Occorre spingersi dunque oltre Baudrillard, cogliendo quelli che sono processi evidenti che interessano una realtà tutt’altro che virtuale, pur tuttavia non volgendogli le spalle, in quanto nulla toglie smalto ad un pensiero critico che intende svelare le dinamiche deteriori della sfera pubblica. Un esempio tra tutti: se dovessero chiederci oggi chi stabilisce l’efficacia del vaccino AstraZeneca, ci sentiremmo sicuri nel dire che a farlo sono istituzioni sanitarie sovranazionali piuttosto che testate giornalistiche locali?

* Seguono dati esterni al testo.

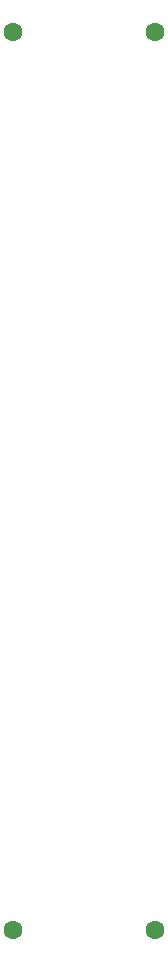
<source format=gbr>
%TF.GenerationSoftware,KiCad,Pcbnew,9.0.4*%
%TF.CreationDate,2025-10-20T17:14:21-05:00*%
%TF.ProjectId,Molecule_18650_Jumper,4d6f6c65-6375-46c6-955f-31383635305f,rev?*%
%TF.SameCoordinates,Original*%
%TF.FileFunction,Soldermask,Top*%
%TF.FilePolarity,Negative*%
%FSLAX46Y46*%
G04 Gerber Fmt 4.6, Leading zero omitted, Abs format (unit mm)*
G04 Created by KiCad (PCBNEW 9.0.4) date 2025-10-20 17:14:21*
%MOMM*%
%LPD*%
G01*
G04 APERTURE LIST*
%ADD10C,1.600000*%
G04 APERTURE END LIST*
D10*
%TO.C,MP4*%
X14000000Y2000000D03*
%TD*%
%TO.C,MP3*%
X14000000Y78000000D03*
%TD*%
%TO.C,MP2*%
X2000000Y78000000D03*
%TD*%
%TO.C,MP1*%
X2000000Y2000000D03*
%TD*%
M02*

</source>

Se il peso dell’informazione e della tecnologia ricopre un ruolo sempre maggiore nelle nostre vite, per cui «il nostro ambiente reale è già da ora l’universo della comunicazione» e si distingue «radicalmente dai concetti di ‘natura’ o di ‘ambiente’ del XIX secolo» (J. Baudrillard, Per una critica dell’economia politica del segno, 1974, p. 218), ad essere infettati da virus, così come da povertà e marginalizzazione (mali endemici ben prima della SARS-CoV-2), sono sempre i nostri corpi, calati nello spazio e nel tempo, che né gerarchie imposte dagli oggetti, né la virtualità dell’infosfera sono in grado di eludere.
La speranza, in conclusione, è che un recupero del ruolo e del senso della storia, così come di una sensibilità ecologica (in senso non meramente ambientale o di pratiche green) possano correggere, o quanto meno attenuare, il collasso non tanto della realtà, ma del nostro presente.